Emily Hanninen, 23, team leader of the ice crew for the Tampa Bay Lightning at the Tampa Bay Times Forum, explained the behind-the-scene happenings of ice hockey.
Hanninen is a post-graduate student at USF Tampa, with a bachelor’s in psychology, and is working on a bachelor’s degree in international studies.
“I’m from Minnesota, so I already knew how to ice skate, and I’ve been playing hockey ever since I was five or six,” she said.
Until her senior year in high school, Hanninen played ice hockey. She missed being part of a team and just being involved in the game, and that’s one of the reasons why she loves her job and has been loyal to the team, ice crew and boss.
She gets back out onto the ice as a player once or twice a year when the team is out of town, and plays a game with the others on the ice crew.
When Hanninen moved to Tampa in 2009, her brother was working on the ice maintenance staff and helped get her a job.
On home game days, she gets to work around 7 a.m. and works until noon. She then leaves for classes and returns to the rink around 3 p.m., working until the game is over.
“During the mornings, I help set up for practice,” she said. “I have this bug sprayer full of hot water, and there are plastic pegs that go into the ground, and stick up a little bit, and hold the net in place. There’s ice that gets into the holes and cement because there’s a freezing system under the ice, so if water gets in there, it will freeze. So with the hot water, I’ll melt the ice so that the peg can fit in there.”
During the game, some of Hanninen’s duties include cleaning the glass, shoveling ice, helping to maintain the ice and repairing broken glass.
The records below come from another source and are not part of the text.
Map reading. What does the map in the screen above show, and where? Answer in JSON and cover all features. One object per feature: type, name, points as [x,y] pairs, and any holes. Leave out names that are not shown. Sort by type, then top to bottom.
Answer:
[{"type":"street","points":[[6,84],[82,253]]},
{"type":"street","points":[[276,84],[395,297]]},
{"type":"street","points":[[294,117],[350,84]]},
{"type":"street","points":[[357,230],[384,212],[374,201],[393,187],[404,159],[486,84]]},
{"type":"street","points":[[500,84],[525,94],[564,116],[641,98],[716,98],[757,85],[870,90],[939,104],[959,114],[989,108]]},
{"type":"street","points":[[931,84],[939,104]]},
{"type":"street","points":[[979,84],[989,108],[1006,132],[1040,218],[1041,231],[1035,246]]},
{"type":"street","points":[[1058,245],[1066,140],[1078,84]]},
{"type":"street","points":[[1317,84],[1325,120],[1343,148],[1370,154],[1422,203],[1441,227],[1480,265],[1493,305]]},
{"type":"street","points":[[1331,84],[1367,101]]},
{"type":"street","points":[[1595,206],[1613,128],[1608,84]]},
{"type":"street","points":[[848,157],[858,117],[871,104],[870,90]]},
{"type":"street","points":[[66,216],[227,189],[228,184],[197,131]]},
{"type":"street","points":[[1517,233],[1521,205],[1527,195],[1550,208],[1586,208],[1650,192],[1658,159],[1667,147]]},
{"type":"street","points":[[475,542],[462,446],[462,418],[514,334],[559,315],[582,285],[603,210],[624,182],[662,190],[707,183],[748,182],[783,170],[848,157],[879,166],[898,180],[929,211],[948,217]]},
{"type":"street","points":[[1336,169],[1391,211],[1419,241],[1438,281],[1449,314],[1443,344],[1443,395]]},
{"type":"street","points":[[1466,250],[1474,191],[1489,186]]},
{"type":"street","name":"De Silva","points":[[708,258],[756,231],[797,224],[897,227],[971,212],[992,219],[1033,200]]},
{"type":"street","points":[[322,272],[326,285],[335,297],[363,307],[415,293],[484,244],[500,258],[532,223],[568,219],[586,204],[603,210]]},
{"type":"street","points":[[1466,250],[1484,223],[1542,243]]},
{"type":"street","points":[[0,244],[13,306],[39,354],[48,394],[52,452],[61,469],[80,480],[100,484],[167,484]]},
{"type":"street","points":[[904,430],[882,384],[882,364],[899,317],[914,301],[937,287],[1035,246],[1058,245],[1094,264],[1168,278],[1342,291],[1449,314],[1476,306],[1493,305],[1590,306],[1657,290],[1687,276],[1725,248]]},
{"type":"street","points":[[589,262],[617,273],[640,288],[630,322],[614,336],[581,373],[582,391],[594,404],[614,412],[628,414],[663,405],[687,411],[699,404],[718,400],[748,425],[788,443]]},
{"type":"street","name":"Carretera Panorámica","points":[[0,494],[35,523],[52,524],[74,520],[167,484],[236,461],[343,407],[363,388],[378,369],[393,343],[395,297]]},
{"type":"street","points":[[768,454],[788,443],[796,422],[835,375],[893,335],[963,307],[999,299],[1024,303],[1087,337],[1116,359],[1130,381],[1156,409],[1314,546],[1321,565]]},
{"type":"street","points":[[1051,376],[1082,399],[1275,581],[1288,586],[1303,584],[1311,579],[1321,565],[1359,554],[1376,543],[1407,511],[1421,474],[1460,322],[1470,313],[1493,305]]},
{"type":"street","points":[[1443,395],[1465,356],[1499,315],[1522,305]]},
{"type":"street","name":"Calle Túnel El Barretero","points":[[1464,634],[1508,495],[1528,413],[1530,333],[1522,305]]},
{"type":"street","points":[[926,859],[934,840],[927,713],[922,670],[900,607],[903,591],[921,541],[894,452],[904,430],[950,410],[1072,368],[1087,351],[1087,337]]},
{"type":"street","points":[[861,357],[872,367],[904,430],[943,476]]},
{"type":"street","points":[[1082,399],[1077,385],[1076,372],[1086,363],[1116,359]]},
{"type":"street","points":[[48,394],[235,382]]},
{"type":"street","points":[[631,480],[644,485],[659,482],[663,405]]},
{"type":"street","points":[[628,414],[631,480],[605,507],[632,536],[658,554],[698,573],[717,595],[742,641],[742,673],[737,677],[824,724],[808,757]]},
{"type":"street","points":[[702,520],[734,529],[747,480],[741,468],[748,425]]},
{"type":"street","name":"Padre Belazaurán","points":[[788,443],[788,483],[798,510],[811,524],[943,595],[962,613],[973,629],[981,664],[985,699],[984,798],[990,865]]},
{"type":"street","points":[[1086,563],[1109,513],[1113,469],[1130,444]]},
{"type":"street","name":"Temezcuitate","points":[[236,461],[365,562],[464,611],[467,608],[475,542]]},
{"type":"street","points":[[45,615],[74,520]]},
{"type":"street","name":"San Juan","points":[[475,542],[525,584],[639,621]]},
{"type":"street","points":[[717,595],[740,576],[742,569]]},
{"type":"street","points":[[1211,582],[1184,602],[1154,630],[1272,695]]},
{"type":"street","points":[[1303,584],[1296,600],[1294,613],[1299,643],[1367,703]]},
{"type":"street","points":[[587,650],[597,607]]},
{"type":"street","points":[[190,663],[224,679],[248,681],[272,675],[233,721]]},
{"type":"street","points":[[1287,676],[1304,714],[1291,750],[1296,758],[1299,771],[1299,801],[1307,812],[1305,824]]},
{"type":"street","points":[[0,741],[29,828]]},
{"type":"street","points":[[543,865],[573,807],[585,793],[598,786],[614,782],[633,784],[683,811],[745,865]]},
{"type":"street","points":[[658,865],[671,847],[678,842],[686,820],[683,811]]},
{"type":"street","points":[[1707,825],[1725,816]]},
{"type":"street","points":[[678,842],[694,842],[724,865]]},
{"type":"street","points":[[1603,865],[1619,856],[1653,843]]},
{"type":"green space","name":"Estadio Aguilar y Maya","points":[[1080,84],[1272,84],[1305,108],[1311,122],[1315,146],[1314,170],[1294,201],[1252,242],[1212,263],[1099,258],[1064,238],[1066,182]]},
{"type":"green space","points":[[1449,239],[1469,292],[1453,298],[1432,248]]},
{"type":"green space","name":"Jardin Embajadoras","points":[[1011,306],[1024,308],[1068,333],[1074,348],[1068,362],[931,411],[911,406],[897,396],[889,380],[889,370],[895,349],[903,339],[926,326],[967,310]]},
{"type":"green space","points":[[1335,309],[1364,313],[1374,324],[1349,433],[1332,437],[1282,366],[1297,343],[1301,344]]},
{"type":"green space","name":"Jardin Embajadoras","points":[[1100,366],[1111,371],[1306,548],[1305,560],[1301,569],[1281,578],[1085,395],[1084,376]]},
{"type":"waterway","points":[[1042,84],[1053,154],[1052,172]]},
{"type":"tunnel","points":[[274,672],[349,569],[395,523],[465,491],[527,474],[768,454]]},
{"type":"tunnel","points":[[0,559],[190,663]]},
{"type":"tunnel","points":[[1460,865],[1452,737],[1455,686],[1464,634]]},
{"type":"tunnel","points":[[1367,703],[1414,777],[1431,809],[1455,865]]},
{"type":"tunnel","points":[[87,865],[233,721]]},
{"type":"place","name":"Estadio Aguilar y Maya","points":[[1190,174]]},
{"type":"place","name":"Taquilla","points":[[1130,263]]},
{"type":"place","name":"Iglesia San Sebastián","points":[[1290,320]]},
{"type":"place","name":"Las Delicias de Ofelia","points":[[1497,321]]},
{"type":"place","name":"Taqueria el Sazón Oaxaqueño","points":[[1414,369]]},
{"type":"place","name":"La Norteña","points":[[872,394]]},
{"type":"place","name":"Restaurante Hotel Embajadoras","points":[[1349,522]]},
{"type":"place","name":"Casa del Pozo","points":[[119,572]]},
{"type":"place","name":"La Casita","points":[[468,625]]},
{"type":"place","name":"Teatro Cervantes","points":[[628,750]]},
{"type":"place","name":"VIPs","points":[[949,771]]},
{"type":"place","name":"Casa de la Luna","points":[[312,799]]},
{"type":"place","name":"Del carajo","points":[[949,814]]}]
Keeping up the ice is a very complex process.
She explained that the ice has to be a certain temperature. If it gets too cold, it gets brittle and hard and will chip off. If it gets too warm, then it will be too soft, and it’s harder for the players to skate.
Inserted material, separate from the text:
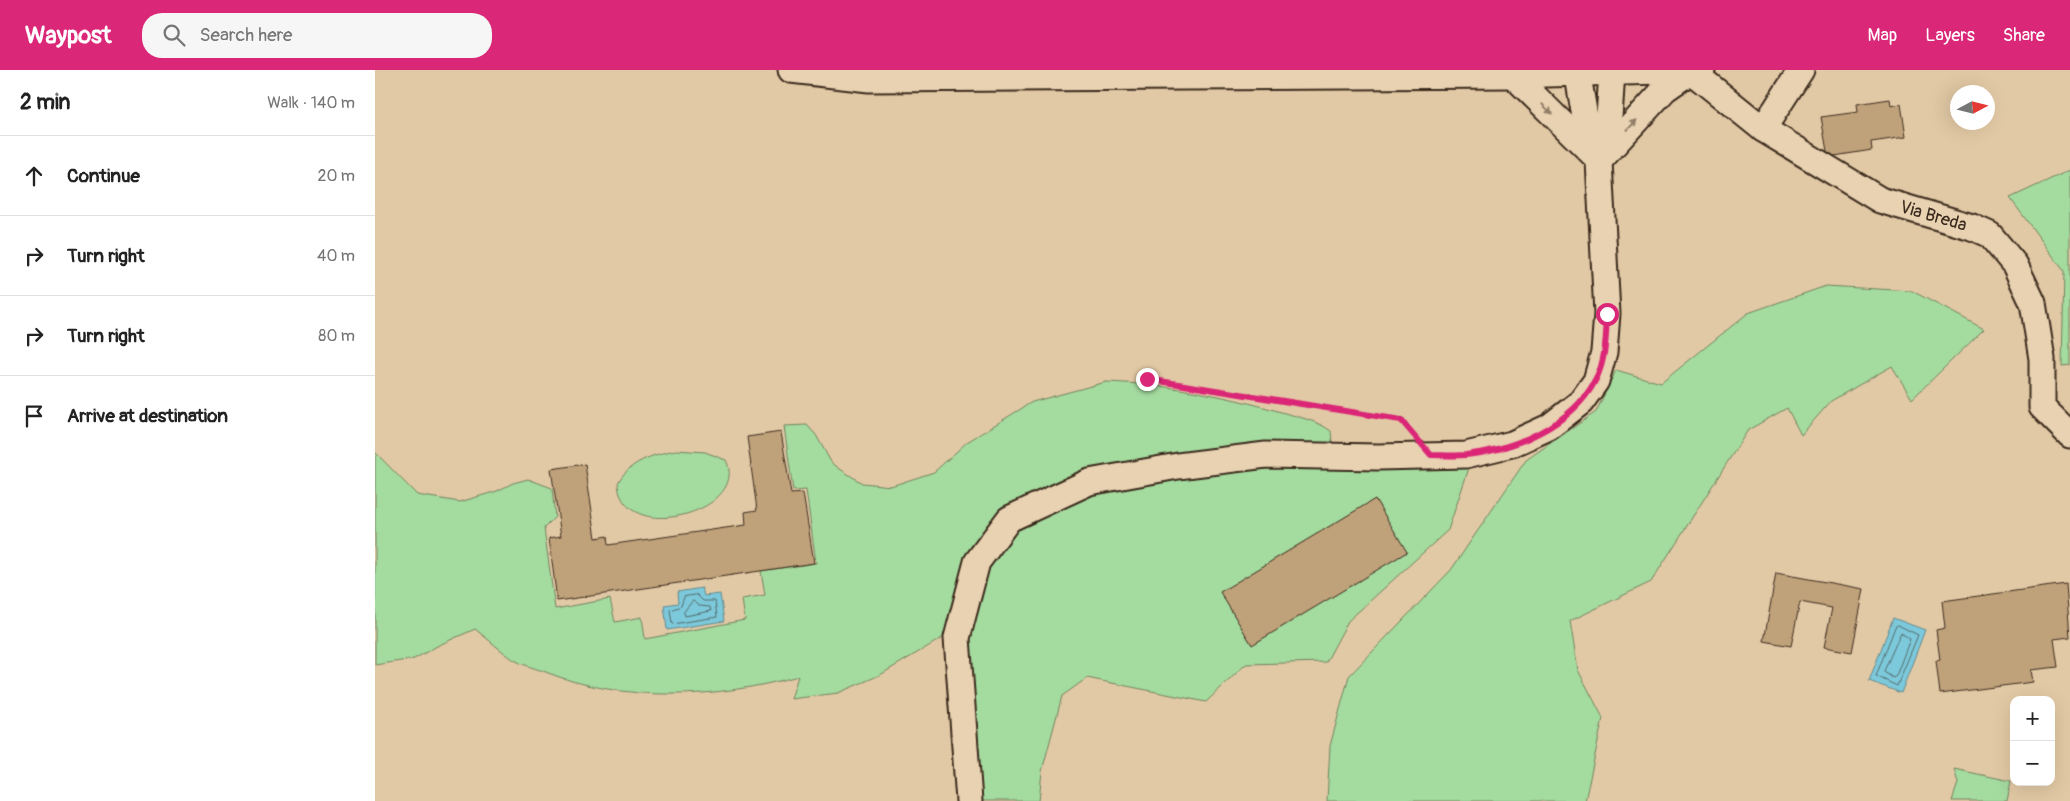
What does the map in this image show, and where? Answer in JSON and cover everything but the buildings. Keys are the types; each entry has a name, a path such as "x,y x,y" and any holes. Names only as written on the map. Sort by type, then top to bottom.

The ice has a temperature gauge that the ice crew must monitor throughout the game. The pucks are kept in a freezer, which keeps them hard so they can glide smoothly across the ice.
“The condition that the ice is in is amazing,” Hanninen said. “It’s smooth like butter. It’s hard in Florida because there is humidity, so that makes keeping the ice in a good condition more challenging.”
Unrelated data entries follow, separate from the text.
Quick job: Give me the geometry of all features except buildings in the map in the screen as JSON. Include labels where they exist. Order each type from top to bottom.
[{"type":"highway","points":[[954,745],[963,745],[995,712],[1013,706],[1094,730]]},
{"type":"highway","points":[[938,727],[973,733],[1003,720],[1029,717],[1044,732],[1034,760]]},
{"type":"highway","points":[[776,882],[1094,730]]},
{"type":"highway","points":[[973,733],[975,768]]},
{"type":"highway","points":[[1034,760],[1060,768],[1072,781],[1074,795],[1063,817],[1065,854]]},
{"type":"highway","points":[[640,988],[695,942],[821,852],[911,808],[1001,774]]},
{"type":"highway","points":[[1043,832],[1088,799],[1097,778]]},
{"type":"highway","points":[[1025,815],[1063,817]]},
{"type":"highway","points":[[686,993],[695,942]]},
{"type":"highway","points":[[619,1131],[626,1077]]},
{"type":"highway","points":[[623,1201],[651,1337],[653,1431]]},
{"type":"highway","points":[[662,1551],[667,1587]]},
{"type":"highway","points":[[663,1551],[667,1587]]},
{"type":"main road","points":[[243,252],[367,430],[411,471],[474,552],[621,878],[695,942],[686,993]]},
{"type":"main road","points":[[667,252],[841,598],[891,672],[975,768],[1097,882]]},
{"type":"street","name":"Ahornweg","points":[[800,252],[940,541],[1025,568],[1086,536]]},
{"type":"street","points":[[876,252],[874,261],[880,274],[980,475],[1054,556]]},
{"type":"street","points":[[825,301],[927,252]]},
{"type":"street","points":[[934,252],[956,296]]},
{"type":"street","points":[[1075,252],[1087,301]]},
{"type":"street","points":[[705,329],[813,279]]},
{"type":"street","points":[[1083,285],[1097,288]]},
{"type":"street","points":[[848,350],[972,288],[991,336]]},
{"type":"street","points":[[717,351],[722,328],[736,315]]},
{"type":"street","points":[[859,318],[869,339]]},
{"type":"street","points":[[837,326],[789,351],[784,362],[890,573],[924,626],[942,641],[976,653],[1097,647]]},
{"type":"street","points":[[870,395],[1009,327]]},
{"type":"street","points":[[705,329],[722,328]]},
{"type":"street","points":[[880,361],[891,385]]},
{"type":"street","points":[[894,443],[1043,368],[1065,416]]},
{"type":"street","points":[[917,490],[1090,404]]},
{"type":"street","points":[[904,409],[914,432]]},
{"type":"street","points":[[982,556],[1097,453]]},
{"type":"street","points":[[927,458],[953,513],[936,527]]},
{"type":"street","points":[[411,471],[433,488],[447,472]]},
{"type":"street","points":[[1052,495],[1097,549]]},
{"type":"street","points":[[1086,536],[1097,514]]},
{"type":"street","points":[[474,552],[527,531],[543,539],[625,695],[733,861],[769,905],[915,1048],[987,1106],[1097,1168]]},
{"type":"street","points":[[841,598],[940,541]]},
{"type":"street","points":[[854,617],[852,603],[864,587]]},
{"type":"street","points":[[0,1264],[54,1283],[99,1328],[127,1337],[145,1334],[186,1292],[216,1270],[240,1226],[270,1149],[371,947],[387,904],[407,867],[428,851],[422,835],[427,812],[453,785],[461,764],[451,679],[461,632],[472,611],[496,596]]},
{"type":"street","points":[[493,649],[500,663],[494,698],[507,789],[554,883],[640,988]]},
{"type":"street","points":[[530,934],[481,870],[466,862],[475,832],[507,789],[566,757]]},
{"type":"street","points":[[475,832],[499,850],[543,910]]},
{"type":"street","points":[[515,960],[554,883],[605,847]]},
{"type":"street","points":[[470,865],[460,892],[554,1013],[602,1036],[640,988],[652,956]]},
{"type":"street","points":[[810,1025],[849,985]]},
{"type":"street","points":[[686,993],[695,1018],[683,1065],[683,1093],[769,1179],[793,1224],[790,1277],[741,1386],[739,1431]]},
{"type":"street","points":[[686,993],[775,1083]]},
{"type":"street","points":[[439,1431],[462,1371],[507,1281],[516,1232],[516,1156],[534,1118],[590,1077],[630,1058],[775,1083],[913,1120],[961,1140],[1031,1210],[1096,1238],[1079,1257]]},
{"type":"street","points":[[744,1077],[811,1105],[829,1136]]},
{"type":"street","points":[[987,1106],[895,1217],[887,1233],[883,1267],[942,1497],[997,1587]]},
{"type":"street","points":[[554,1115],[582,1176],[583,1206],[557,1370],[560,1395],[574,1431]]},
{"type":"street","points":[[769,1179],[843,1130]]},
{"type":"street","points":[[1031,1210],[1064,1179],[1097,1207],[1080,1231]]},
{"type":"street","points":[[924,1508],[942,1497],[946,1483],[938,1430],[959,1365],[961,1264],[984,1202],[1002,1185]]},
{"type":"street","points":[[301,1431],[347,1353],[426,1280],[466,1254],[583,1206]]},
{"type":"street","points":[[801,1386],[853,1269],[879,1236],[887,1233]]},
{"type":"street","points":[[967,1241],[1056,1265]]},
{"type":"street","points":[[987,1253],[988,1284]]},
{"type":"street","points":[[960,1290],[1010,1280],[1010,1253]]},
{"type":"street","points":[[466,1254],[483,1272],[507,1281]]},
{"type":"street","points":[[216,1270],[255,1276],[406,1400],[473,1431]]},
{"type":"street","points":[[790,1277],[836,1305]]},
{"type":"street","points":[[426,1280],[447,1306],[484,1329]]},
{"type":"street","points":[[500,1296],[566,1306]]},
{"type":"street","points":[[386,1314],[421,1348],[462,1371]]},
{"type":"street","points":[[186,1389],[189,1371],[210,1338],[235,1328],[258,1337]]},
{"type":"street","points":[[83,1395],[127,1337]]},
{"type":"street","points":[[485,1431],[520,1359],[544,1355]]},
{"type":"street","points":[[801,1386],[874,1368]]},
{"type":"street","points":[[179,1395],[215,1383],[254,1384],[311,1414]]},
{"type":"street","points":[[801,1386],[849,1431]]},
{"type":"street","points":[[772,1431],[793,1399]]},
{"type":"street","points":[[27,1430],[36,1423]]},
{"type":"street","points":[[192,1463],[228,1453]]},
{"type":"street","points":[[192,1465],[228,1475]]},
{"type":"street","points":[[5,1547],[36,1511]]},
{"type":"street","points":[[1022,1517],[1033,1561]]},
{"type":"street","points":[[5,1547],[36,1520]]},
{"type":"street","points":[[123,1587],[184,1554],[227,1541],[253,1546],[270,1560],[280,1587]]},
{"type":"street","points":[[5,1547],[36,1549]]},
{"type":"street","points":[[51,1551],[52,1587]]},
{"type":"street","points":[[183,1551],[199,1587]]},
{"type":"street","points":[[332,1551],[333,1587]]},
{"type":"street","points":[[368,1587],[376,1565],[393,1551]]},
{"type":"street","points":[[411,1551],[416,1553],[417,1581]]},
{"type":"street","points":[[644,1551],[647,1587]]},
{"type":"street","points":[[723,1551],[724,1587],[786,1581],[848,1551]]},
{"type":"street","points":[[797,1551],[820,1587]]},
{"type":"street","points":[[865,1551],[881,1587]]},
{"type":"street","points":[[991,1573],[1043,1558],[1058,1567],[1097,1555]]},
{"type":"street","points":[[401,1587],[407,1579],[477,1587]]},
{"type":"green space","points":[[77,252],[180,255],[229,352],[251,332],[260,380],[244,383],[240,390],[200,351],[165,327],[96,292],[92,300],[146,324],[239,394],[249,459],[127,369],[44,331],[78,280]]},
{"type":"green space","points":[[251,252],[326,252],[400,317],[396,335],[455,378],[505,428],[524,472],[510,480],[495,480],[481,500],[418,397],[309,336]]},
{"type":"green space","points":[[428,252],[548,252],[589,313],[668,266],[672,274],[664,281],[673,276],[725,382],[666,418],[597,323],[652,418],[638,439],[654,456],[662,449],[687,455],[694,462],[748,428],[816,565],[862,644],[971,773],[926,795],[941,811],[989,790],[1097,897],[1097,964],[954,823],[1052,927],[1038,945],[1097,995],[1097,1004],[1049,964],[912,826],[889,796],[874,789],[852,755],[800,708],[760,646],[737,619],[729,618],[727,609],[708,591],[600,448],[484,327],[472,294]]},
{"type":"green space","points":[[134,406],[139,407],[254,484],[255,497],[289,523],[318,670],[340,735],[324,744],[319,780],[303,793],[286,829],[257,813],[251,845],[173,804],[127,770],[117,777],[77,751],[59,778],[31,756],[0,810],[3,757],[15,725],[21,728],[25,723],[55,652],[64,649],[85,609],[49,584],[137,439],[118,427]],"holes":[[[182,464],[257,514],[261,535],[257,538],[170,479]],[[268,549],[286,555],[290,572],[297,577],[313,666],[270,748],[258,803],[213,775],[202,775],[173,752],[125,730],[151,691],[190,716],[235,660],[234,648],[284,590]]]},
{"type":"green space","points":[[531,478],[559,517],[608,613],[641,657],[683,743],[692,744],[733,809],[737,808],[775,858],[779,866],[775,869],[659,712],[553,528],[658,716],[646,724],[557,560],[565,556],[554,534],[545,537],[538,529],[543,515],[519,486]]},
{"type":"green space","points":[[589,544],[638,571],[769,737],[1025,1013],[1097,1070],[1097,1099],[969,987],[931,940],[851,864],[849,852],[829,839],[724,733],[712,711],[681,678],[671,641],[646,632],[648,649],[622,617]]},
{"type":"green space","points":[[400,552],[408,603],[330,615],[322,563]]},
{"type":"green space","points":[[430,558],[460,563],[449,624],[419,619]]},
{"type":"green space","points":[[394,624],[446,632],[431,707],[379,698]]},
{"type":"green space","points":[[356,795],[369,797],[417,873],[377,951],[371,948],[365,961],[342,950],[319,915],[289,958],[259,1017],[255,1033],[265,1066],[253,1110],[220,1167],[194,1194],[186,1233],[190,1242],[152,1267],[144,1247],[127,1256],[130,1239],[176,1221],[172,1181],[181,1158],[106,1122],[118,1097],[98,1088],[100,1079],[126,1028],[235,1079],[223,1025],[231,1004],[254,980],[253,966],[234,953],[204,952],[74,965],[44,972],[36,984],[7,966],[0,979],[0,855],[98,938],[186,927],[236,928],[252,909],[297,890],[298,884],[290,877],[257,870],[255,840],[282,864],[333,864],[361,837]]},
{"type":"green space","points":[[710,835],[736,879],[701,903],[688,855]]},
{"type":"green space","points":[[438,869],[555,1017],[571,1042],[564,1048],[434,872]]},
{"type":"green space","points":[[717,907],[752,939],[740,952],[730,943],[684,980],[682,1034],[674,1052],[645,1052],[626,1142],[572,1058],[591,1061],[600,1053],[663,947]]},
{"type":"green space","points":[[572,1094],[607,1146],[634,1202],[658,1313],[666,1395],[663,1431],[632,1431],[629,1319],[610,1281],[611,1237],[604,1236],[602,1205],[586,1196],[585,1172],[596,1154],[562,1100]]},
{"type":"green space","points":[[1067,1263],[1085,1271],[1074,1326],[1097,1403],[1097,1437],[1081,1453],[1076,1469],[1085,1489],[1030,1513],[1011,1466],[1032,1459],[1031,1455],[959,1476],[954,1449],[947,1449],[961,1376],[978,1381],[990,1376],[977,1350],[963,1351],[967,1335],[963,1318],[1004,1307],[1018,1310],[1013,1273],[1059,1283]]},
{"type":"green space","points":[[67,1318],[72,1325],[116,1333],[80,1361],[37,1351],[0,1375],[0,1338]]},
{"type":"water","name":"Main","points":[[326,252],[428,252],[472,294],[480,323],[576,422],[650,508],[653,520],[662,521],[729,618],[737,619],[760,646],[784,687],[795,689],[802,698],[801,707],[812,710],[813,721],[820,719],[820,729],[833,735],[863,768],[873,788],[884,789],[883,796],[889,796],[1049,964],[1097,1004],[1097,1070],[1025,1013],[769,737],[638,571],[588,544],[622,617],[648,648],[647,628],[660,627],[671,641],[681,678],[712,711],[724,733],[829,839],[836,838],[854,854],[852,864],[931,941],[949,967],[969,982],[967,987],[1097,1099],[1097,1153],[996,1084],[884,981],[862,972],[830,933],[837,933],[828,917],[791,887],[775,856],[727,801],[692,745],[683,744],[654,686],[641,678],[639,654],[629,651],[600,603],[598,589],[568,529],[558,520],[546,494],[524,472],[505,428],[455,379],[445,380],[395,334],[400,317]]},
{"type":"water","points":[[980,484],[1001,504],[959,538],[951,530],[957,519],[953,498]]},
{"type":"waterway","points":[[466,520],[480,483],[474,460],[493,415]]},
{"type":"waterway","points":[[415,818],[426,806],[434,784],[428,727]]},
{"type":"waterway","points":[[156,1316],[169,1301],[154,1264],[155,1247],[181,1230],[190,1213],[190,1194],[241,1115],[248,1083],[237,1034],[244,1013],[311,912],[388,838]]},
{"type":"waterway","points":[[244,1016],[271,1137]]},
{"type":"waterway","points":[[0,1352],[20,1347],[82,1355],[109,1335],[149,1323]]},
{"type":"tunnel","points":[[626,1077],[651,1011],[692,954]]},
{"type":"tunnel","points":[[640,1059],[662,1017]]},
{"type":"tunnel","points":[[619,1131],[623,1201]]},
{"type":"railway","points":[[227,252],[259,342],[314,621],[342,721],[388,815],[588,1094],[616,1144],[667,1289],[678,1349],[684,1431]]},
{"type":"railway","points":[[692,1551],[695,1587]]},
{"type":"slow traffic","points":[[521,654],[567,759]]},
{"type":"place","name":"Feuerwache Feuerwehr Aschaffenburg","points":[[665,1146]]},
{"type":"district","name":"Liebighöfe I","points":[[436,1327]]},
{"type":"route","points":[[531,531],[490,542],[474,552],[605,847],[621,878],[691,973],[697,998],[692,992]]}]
As the team leader of the ice crew, she directs the crew while her boss and the assistant are busy.
For two out of the four years that she has been employed with the ice crew, she was the only woman on staff. She was promoted to team leader during her second year.
“I’ve grown up with boys because my next door neighbor had two boys, and my brother would play with them, and they also had a little sister, so we’d always be following the boys around,” she said. “I was used to that, but leading a group of guys was a lot different. But they’ll tell you that I’m just one of the guys.”
Hanninen plans to attend graduate school after completing her second bachelor’s degree.
“I don’t see myself involved in ice hockey in the future,” she said. “There is a corporate side to hockey as well, but I just don’t see myself working in the sport.”
“Working this job is fun for me because it was such a big thing for me for such a long time. It started out as a part-time job, and it worked well with my school schedule. It was just a bonus that I love working here.”